No entanto, sem o reforço da solidariedade, não será possível vencer eficazmente a crise, nem manter a União Europeia na sua forma atual. Isto deve-se ao fosso cada vez maior entre certos países que enfrentam atualmente problemas sérios e os que estão relativamente bem, como também ao facto de toda a Europa estar envolvida num problema comum, isto é, a mundialização e os diversos processos de mudanças sociais que num futuro próximo vão baixar significativamente o nosso nível de vida (há quem fale de um recuo de 20%). Neste contexto será ainda mais difícil esperar uma onda de solidariedade.

Esses dois fatores, a deterioração da cidadania e da solidariedade, levam-me a pensar que nem a crise que a União enfrenta, nem as medidas propostas para a resolver têm um caráter institucional. A forma das instituições europeias, bem como a sua impotência, refletem a situação sociocultural atual; quanto ao agravamento da crise, representa a deterioração dos fundamentos sociais e culturais da União.

Crise da democracia representativa

Isto não é uma sentença de morte. Não acredito na morte da União, porque não vejo nenhuma vida aceitável para as gerações presentes fora dela. O desmoronamento do euro será prejudicial para todos (sobretudo a Alemanha) e o desmoronamento da União Europeia seria uma catástrofe comparável a uma grande guerra. Felizmente, há muita consciência disso na Europa, pelo menos entre as elites políticas.

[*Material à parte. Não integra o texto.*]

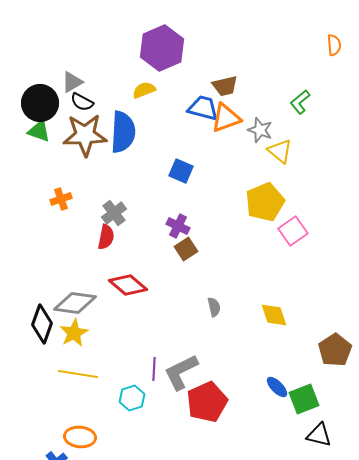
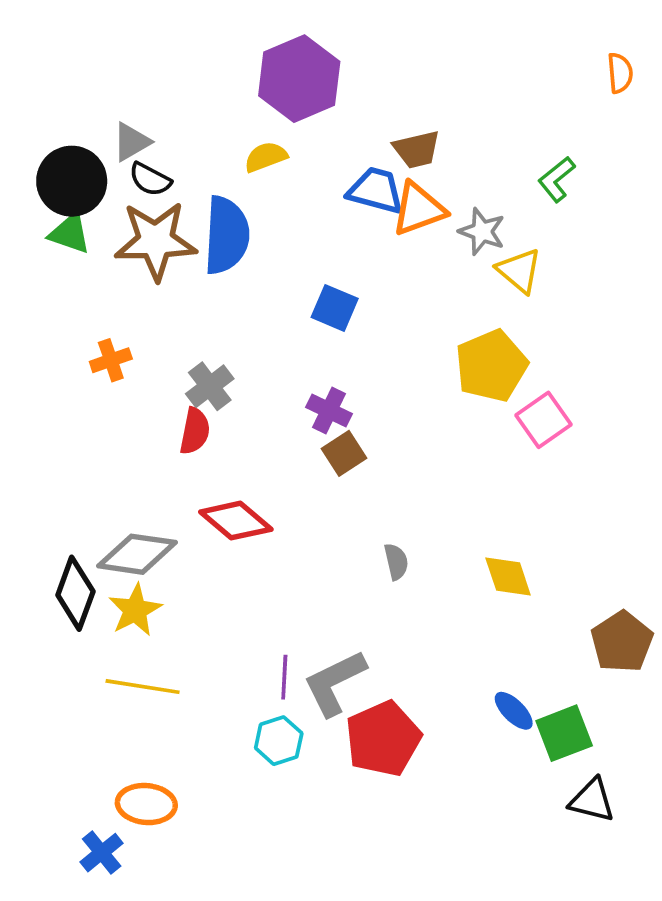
cyan hexagon: (132, 398) -> (279, 741), moved

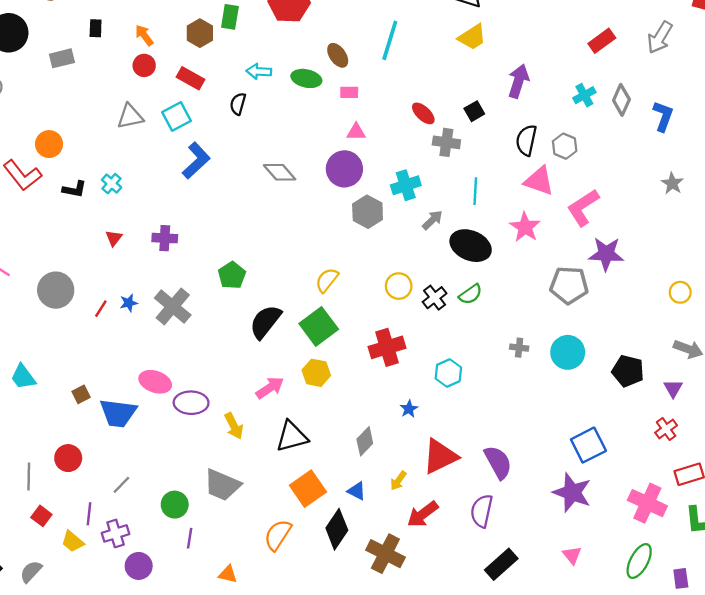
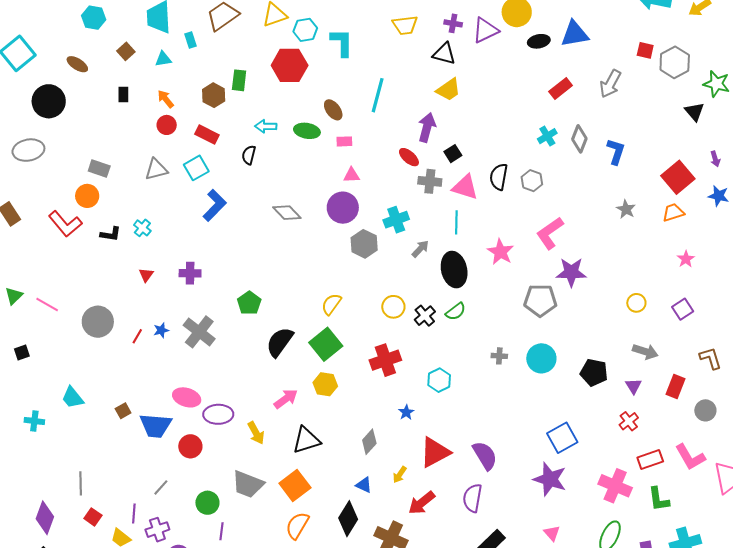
gray rectangle: (62, 58) -> (99, 168), moved, turned 35
purple arrow: (518, 81) -> (427, 127), moved
pink triangle: (539, 181) -> (465, 187), moved
black ellipse: (471, 246) -> (454, 270), turned 56
red circle: (68, 458) -> (190, 446), moved
orange square: (308, 489) -> (295, 486), moved

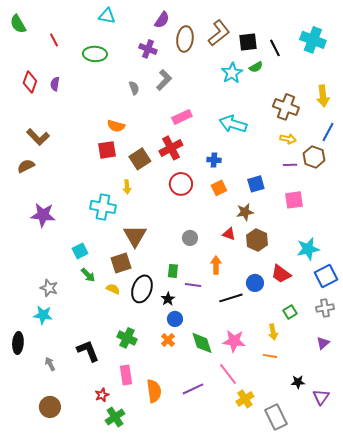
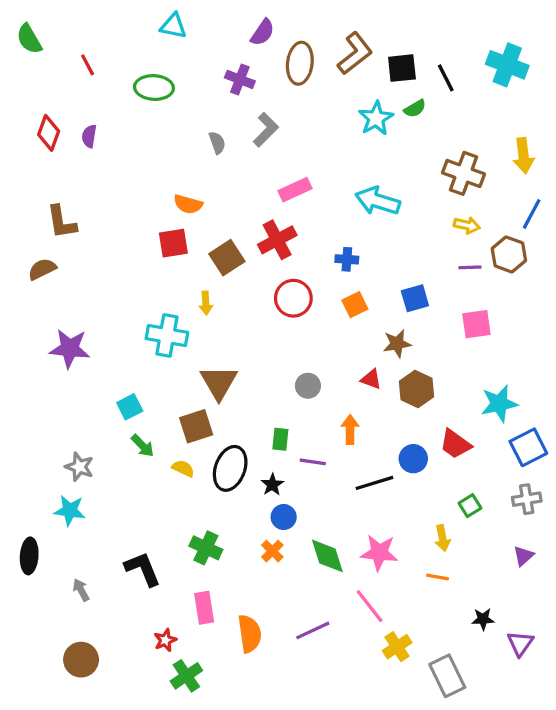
brown L-shape: (38, 137) -> (62, 222), turned 35

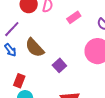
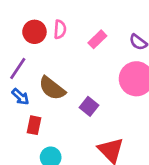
red rectangle: (19, 81) -> (34, 125), moved

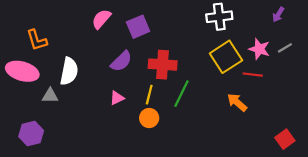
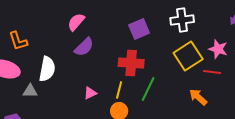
purple square: (138, 27) -> (139, 29), moved
purple semicircle: (121, 61) -> (84, 47), moved

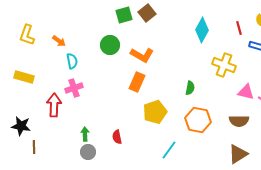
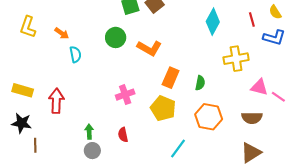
yellow cross: (224, 65) -> (236, 59), turned -30
yellow rectangle: (24, 77) -> (23, 90), moved
orange rectangle: (137, 82) -> (171, 78), moved
pink cross: (74, 88) -> (125, 95), moved
yellow pentagon: (155, 112) -> (163, 108), turned -30

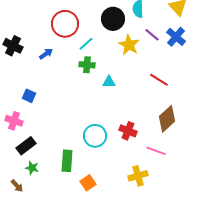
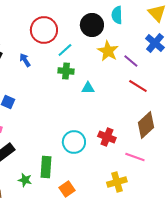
purple line: (152, 35) -> (131, 61), moved
blue arrow: (46, 54) -> (25, 60), turned -88
green star: (32, 168) -> (25, 180), moved

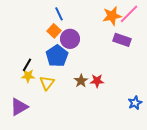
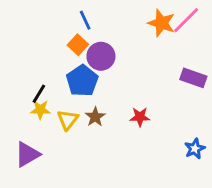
orange star: (112, 16) -> (162, 23), turned 30
purple rectangle: (122, 40) -> (193, 78), moved
brown star: (81, 81) -> (95, 117), moved

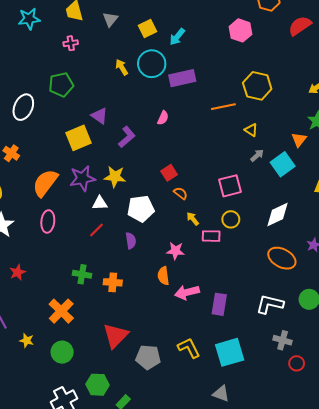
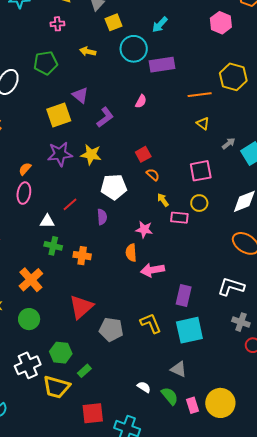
yellow square: (148, 29) -> (113, 22), moved
yellow arrow: (122, 67) -> (88, 51), moved, turned -49
yellow triangle: (251, 130) -> (203, 123), moved
orange semicircle: (45, 183) -> (25, 169), moved, size x0.5
white triangle: (100, 203) -> (47, 221), moved
purple rectangle: (219, 304) -> (184, 296), moved

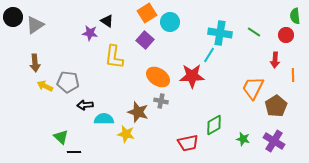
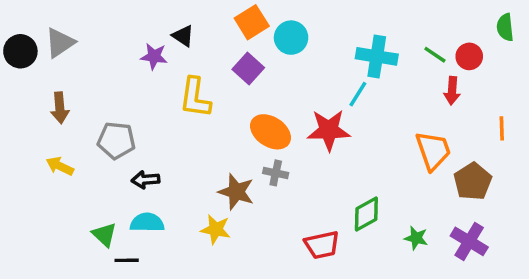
black circle: (13, 17) -> (20, 51), moved
red circle: (286, 35) -> (469, 56), moved
red arrow: (275, 60) -> (452, 91), moved
yellow arrow: (45, 86) -> (60, 166), moved
orange trapezoid: (253, 88) -> (433, 151), turned 135
cyan semicircle: (104, 119) -> (147, 223), moved

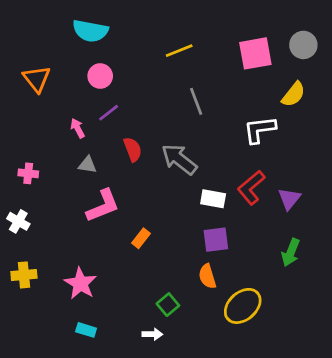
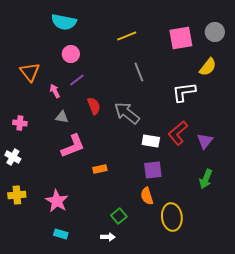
orange triangle: (37, 79) -> (30, 72), moved
orange rectangle: (141, 238) -> (100, 169), turned 40
yellow ellipse: (243, 306) -> (172, 217), turned -56

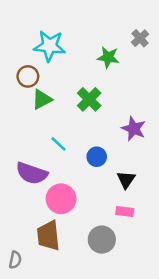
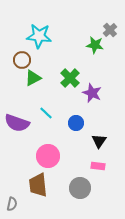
green star: (108, 57) -> (95, 45), moved
purple star: (134, 129) -> (92, 93), moved
purple semicircle: (32, 173) -> (17, 123), moved

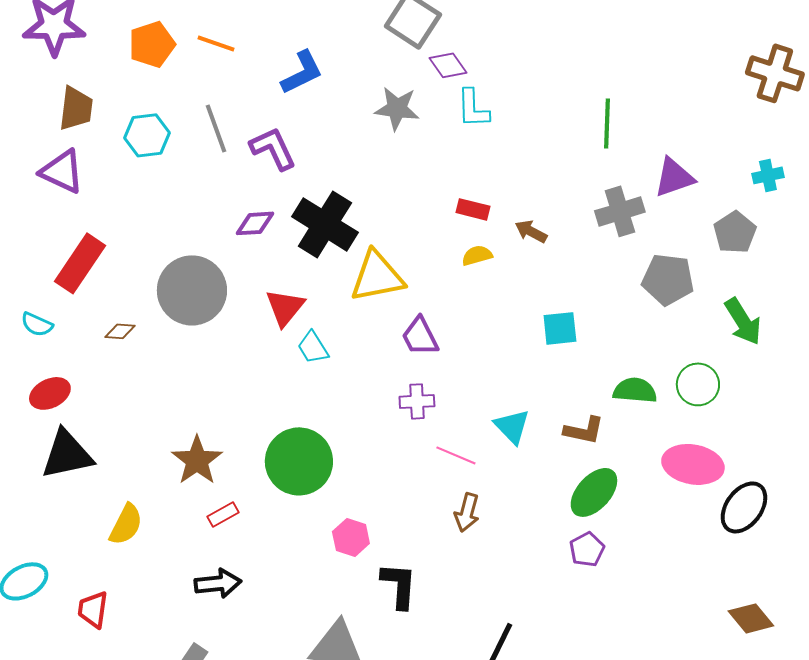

Mas os pequenos esquemas técnicos, institucionais, jurídicos e constitucionais não darão nada a longo prazo, caso não consigamos atingir a cultura e as instituições. A crise económica (financeira e da dívida) tem fundamentos políticos, é uma consequência da crise da democracia representativa.

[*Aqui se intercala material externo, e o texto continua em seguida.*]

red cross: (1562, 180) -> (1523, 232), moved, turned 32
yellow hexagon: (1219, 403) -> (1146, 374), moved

A crise da democracia representativa é de origem cultural e resulta da deterioração da cidadania e da solidariedade. As medidas eficazes devem, independentemente da dificuldade intelectual e política, ter em conta a natureza sociocultural das tensões atuais, sem se concentrarem apenas na gestão diária desta criatura não identificada que é hoje a União Europeia.